■ **Provided passage**
# # # # #

Convivially coarse, the British family in Nina Raine’s captivating drama Tribes skewer each other with verbal jabs the way other families say “pass the salt.” The gleefully sour tone is set by father Christopher (John Judd), who describes a seafood meal as “like being fucked in the face by a crab,” and a colleague as a “potato-nosed cunt.” 

Welcome home. 

As dad, mom and adult son and daughter skirmish, youngest son Billy (Tad Cooley) sits silent, surrounded yet alone. He’s deaf, keeping up as best he can by lipreading.

# # # # #

■ **Supplied entries**
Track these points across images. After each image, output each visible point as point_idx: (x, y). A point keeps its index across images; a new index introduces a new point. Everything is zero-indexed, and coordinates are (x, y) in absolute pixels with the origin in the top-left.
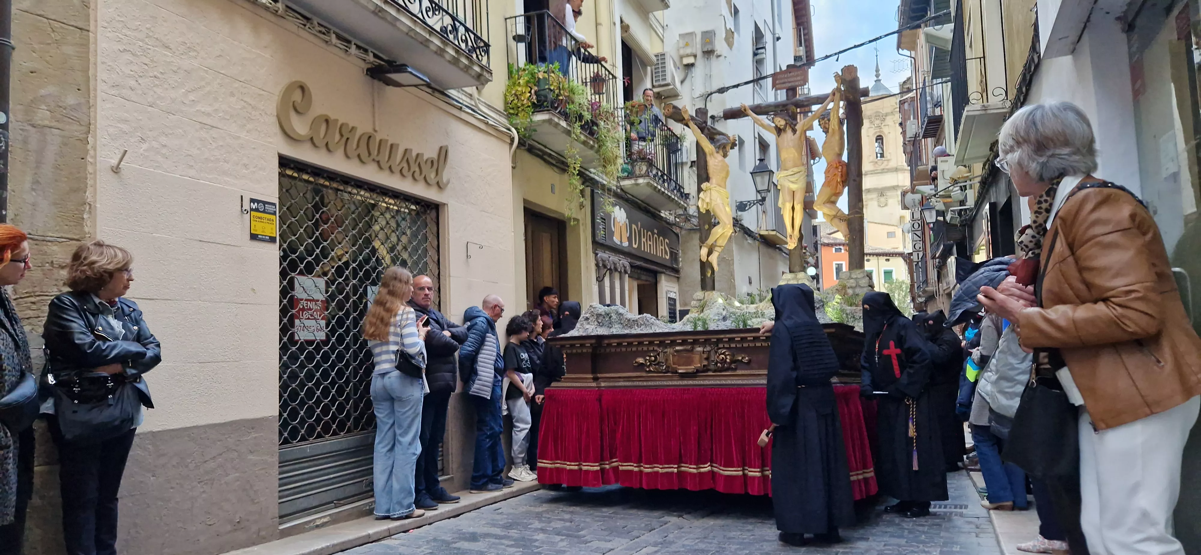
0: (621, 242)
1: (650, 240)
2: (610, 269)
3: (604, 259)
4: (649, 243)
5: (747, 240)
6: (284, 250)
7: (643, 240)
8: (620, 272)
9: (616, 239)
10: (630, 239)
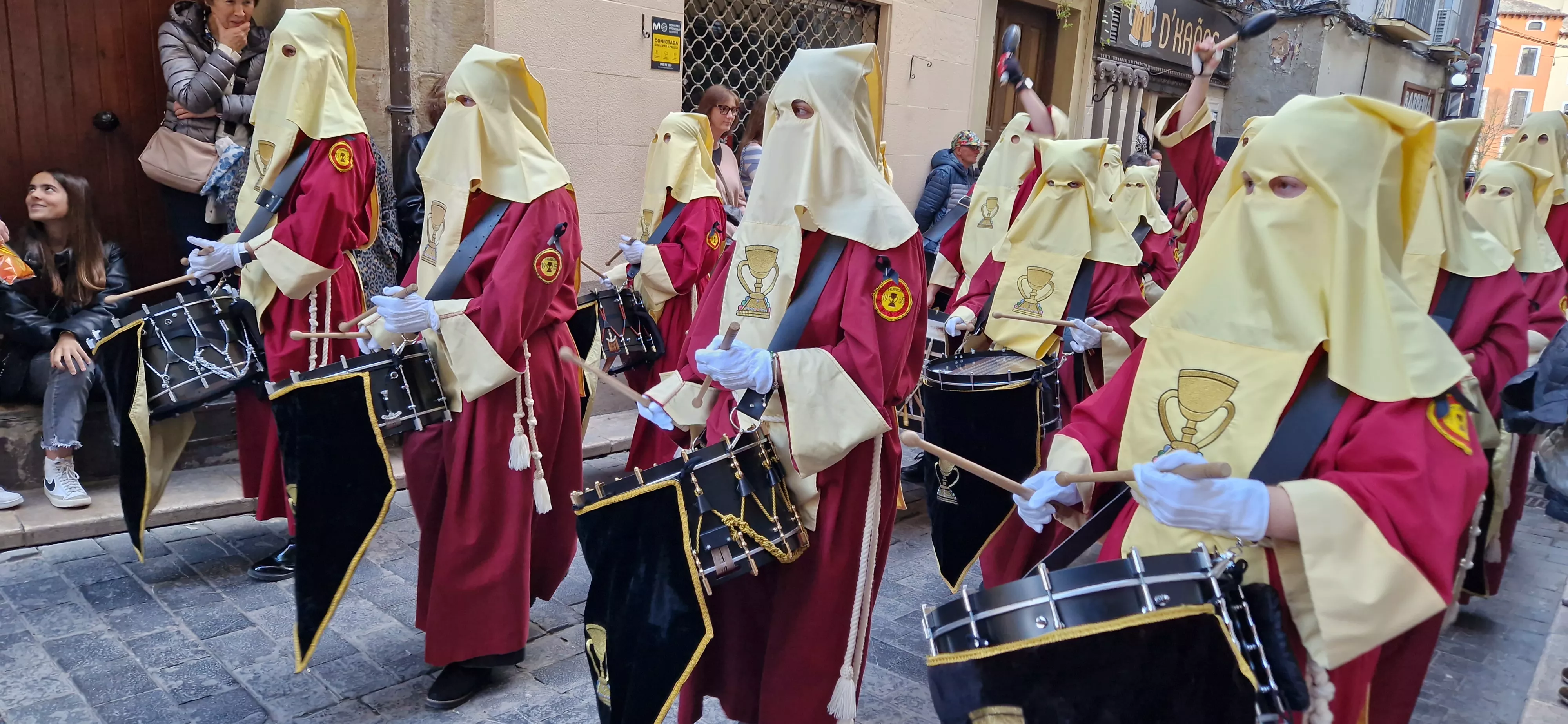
0: (1140, 41)
1: (1188, 36)
2: (1115, 84)
3: (1108, 69)
4: (1186, 39)
5: (1350, 35)
6: (688, 77)
7: (1177, 35)
8: (1132, 86)
9: (1133, 39)
10: (1155, 37)
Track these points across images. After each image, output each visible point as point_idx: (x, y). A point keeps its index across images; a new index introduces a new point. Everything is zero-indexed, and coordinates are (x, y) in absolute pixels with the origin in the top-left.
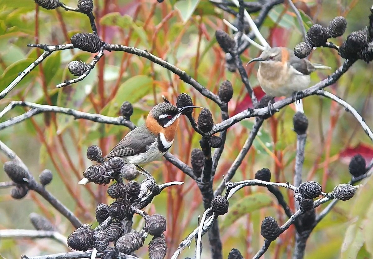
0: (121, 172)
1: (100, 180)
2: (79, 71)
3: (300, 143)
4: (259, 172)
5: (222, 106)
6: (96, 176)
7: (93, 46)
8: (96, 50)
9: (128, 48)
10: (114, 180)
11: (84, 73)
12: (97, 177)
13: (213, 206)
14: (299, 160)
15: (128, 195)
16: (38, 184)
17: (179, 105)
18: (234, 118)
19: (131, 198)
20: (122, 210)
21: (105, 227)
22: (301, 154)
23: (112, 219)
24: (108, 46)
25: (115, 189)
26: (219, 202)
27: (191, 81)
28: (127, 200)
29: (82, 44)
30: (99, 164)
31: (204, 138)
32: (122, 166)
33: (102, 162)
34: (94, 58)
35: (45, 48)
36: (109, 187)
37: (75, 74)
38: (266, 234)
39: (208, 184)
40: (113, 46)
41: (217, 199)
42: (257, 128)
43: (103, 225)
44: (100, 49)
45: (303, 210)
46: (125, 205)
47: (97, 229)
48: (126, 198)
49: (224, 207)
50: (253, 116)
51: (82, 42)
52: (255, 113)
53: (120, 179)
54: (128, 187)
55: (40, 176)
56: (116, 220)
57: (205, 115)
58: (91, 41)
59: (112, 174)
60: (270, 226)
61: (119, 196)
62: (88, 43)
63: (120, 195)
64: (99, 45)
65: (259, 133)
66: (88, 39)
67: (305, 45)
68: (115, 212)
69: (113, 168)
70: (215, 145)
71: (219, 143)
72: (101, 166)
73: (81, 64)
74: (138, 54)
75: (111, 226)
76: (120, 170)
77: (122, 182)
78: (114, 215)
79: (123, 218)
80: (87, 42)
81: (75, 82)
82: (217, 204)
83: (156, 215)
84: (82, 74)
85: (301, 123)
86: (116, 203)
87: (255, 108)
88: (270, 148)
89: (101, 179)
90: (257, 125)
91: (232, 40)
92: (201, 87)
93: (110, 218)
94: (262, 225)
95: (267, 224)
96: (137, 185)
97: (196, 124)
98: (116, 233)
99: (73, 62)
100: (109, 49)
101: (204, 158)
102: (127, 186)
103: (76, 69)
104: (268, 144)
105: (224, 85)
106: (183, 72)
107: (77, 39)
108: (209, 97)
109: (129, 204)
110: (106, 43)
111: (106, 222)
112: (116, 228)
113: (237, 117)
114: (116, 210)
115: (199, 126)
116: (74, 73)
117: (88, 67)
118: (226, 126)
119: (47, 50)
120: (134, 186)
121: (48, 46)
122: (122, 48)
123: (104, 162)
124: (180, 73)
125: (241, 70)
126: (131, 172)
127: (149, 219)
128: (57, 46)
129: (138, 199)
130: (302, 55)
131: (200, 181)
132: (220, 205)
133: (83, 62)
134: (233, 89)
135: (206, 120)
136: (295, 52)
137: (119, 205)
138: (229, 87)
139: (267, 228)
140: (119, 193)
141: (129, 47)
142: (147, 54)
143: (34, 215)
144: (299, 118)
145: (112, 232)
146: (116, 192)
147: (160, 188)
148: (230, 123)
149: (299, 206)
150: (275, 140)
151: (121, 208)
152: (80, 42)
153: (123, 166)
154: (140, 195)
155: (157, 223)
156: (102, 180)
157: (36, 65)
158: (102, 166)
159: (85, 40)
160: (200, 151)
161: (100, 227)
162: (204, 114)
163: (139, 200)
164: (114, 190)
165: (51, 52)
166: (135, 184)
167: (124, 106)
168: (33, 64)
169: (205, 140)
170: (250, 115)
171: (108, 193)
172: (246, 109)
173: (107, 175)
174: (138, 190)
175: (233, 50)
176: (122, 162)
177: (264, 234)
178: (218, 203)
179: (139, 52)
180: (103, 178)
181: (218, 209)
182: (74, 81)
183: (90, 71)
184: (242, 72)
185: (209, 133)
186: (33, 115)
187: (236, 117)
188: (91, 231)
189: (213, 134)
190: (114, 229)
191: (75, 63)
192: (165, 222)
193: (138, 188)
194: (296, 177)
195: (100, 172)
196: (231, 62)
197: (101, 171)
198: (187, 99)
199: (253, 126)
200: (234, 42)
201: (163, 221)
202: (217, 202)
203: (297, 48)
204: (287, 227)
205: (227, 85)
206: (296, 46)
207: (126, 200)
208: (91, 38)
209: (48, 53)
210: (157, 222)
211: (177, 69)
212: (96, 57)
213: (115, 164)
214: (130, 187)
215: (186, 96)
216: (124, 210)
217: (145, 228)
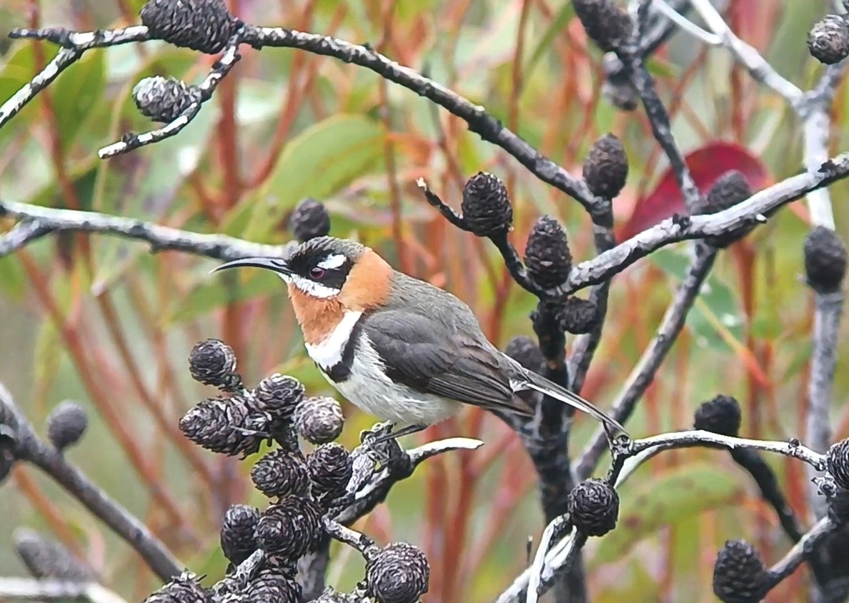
0: (294, 418)
1: (229, 442)
2: (165, 106)
3: (824, 319)
4: (706, 406)
5: (598, 210)
6: (219, 430)
7: (209, 32)
8: (218, 44)
9: (314, 40)
10: (274, 441)
11: (180, 112)
12: (220, 433)
13: (572, 511)
14: (821, 372)
15: (313, 486)
16: (43, 442)
17: (470, 207)
18: (632, 243)
19: (323, 495)
20: (296, 530)
21: (245, 581)
22: (828, 353)
23: (266, 555)
24: (251, 33)
25: (274, 470)
26: (591, 499)
27: (502, 135)
28: (313, 499)
29: (172, 26)
30: (225, 395)
31: (544, 305)
32: (296, 401)
33: (236, 388)
34: (212, 70)
35: (62, 40)
36: (258, 463)
37: (155, 117)
38: (728, 590)
39: (553, 441)
40: (267, 31)
41: (585, 488)
42: (700, 275)
43: (238, 574)
44: (229, 42)
45: (838, 520)
46: (305, 516)
47: (221, 586)
48: (310, 494)
49: (605, 514)
50: (690, 236)
51: (175, 22)
52: (693, 229)
53: (292, 439)
54: (314, 461)
55: (48, 420)
56: (277, 559)
57: (545, 238)
58: (200, 18)
59: (267, 424)
60: (741, 567)
61: (287, 489)
62: (194, 23)
63: (291, 486)
64: (225, 29)
65: (705, 288)
66: (192, 11)
67: (841, 24)
68: (276, 537)
69: (269, 407)
70: (576, 325)
71: (591, 318)
72: (233, 399)
73: (171, 87)
74: (341, 56)
75: (263, 577)
76: (292, 412)
77: (297, 446)
78: (273, 544)
79: (298, 554)
80: (190, 20)
81: (156, 139)
82: (583, 504)
83: (399, 546)
84: (177, 117)
85: (825, 262)
86: (278, 511)
87: (694, 215)
88: (734, 330)
89: (234, 440)
90: (700, 267)
91: (621, 15)
92: (532, 153)
93: (259, 553)
94: (716, 566)
95: (731, 563)
96: (342, 454)
97: (519, 264)
98: (276, 598)
99: (149, 82)
100: (256, 43)
101: (543, 365)
102: (314, 458)
103: (158, 100)
104: (730, 320)
105: (600, 148)
106: (480, 109)
107: (158, 13)
108: (558, 184)
109: (317, 511)
110: (246, 25)
111: (248, 565)
112: (279, 584)
113: (641, 241)
114: (278, 531)
115: (531, 270)
116: (152, 112)
117: (194, 96)
118: (610, 269)
119: (69, 45)
120: (331, 458)
121: (71, 34)
122: (296, 37)
123: (241, 388)
124: (470, 112)
125: (649, 103)
126: (324, 421)
127: (378, 556)
128: (99, 35)
129: (345, 497)
130: (831, 52)
131: (530, 432)
132: (594, 506)
133: (177, 81)
134: (627, 160)
135: (549, 251)
136: (811, 43)
137: (287, 515)
138: (616, 153)
139: (731, 573)
140: (286, 481)
141: (318, 37)
142: (371, 57)
143: (26, 536)
144: (821, 246)
145: (267, 595)
146: (278, 477)
147: (412, 458)
148: (622, 260)
149: (825, 508)
150: (749, 307)
151: (295, 525)
152: (169, 21)
153: (301, 400)
154: (352, 485)
155: (401, 571)
156: (237, 443)
157: (36, 90)
158: (236, 399)
159: (183, 17)
160: (532, 343)
161: (230, 581)
162: (543, 233)
163: (348, 502)
164: (272, 472)
165: (79, 52)
166: (334, 451)
167: (303, 213)
168: (28, 86)
169: (547, 311)
170: (680, 235)
171: (254, 480)
172: (666, 218)
173: (250, 428)
174: (344, 470)
175: (623, 43)
176: (297, 388)
177: (723, 590)
178: (586, 501)
179: (345, 50)
180: (240, 437)
181: (588, 518)
182: (151, 138)
183: (198, 108)
184: (654, 110)
185: (558, 289)
186: (28, 240)
187: (639, 242)
188: (201, 594)
189: (571, 292)
190: (271, 586)
191: (155, 83)
192: (424, 568)
193: (345, 465)
194: (811, 419)
195: (230, 418)
196: (621, 78)
197: (232, 415)
198: (493, 192)
199: (688, 270)
200: (626, 20)
201: (420, 564)
202: (583, 497)
203: (817, 32)
204: (789, 570)
205: (611, 147)
206: (812, 27)
207: (309, 500)
208: (200, 10)
209: (71, 57)
210: (400, 568)
211: (461, 100)
212: (217, 66)
213: (275, 396)
214: (320, 461)
215: (489, 181)
216: (304, 531)
217: (364, 583)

# # # # #

Can you write out the passage of the Tribes review word for word, from "Welcome home." up to and including "can by lipreading."?

■ **Solution to this task**
Welcome home. 

As dad, mom and adult son and daughter skirmish, youngest son Billy (Tad Cooley) sits silent, surrounded yet alone. He’s deaf, keeping up as best he can by lipreading.